● **What this task involves**
Starting at the beginning of the items and ending at the line that contains "<instances>", rewrite those lines with "SVG" changed to "PNG" and nothing else altered.

● **Exercise input**
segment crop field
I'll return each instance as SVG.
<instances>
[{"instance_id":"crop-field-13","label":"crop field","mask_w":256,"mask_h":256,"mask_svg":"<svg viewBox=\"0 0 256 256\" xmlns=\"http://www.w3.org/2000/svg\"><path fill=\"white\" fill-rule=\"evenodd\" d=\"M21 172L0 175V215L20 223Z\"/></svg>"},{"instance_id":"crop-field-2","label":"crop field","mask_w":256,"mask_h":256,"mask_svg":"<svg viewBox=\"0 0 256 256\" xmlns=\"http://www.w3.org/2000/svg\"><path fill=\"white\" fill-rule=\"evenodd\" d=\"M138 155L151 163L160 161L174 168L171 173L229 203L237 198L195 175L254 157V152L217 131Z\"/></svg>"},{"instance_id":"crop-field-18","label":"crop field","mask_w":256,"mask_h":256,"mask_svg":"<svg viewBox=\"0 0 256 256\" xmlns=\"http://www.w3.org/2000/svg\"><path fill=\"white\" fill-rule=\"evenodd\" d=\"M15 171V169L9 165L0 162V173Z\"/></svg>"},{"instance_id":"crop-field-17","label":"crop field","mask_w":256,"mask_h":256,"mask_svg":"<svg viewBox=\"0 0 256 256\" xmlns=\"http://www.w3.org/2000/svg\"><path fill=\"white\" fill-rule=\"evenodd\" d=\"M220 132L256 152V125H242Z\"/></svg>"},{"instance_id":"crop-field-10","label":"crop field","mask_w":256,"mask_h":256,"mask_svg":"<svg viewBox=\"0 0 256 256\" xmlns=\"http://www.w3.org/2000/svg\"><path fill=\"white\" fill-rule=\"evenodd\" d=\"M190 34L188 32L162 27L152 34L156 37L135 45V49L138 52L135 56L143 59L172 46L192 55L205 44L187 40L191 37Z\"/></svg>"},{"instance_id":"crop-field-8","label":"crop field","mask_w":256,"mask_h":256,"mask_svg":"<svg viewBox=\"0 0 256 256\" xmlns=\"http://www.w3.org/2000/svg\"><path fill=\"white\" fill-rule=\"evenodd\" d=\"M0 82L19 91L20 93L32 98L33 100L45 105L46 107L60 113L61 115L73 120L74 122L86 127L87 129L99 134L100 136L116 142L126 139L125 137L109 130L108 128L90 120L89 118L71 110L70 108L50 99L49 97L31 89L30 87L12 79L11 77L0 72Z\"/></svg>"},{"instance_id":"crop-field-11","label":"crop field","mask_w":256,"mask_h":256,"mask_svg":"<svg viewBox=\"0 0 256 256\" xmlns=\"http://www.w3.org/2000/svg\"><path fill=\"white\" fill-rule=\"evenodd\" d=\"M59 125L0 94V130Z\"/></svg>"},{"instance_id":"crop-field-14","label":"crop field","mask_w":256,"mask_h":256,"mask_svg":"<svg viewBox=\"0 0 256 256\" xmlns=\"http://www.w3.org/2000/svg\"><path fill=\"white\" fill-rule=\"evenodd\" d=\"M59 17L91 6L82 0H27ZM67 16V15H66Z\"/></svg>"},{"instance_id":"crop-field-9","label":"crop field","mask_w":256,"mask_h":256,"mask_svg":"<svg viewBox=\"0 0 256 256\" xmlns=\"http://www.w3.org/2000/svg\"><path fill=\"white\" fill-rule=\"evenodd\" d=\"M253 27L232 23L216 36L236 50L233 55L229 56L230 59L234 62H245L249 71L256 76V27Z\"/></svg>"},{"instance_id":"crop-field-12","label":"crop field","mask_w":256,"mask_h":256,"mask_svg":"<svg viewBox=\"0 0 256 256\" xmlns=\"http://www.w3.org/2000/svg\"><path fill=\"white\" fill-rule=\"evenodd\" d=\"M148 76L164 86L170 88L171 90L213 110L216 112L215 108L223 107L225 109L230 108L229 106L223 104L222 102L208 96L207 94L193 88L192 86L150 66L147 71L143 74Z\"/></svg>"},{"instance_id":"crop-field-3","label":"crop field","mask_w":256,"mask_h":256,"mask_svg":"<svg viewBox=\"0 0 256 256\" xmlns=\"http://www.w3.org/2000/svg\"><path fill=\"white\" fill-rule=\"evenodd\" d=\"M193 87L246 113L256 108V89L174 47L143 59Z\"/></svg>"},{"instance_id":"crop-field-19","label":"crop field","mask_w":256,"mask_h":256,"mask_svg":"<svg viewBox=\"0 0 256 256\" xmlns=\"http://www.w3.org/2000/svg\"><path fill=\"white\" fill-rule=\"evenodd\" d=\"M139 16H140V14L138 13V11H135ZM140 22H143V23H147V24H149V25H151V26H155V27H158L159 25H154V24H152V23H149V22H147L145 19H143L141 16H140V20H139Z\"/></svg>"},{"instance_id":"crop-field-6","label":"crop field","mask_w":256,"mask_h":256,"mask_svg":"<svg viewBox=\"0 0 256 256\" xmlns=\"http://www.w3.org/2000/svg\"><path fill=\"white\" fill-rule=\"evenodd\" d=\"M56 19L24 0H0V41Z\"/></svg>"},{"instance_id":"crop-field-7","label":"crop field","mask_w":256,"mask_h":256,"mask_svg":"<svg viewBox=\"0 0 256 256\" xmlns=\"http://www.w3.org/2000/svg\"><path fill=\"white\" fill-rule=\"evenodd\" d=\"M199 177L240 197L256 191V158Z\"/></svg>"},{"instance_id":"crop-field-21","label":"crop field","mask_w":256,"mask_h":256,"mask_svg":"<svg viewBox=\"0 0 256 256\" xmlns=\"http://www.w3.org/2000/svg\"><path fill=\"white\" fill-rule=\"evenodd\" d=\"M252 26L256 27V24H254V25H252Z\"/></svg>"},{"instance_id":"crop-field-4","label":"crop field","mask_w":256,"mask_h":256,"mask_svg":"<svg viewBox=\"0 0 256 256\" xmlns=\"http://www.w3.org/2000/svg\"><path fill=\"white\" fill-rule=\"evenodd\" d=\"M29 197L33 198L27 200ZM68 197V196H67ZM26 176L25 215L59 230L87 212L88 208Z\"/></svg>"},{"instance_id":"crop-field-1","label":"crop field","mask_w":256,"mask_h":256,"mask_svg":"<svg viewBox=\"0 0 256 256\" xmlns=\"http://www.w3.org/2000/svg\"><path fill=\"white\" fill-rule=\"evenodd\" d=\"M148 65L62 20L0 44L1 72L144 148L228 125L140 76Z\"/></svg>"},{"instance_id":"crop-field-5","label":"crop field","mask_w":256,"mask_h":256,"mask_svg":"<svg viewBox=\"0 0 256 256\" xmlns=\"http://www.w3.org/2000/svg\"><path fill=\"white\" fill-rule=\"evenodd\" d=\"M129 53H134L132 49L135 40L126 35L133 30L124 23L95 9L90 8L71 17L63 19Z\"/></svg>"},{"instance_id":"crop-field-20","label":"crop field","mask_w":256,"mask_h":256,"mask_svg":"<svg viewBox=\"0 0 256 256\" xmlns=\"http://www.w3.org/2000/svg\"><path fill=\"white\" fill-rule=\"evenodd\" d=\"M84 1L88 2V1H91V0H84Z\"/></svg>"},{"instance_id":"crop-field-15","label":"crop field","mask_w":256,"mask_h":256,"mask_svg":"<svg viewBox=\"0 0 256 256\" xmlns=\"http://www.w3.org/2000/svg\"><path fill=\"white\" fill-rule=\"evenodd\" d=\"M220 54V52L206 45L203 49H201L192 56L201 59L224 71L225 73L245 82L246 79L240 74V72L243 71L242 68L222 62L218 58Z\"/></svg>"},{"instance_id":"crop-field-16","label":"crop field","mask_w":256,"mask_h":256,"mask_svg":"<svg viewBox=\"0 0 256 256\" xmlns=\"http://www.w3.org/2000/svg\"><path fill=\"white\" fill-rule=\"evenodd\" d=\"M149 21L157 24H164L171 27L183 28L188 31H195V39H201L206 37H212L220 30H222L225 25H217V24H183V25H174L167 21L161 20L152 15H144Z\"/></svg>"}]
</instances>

● **Task output**
segment crop field
I'll return each instance as PNG.
<instances>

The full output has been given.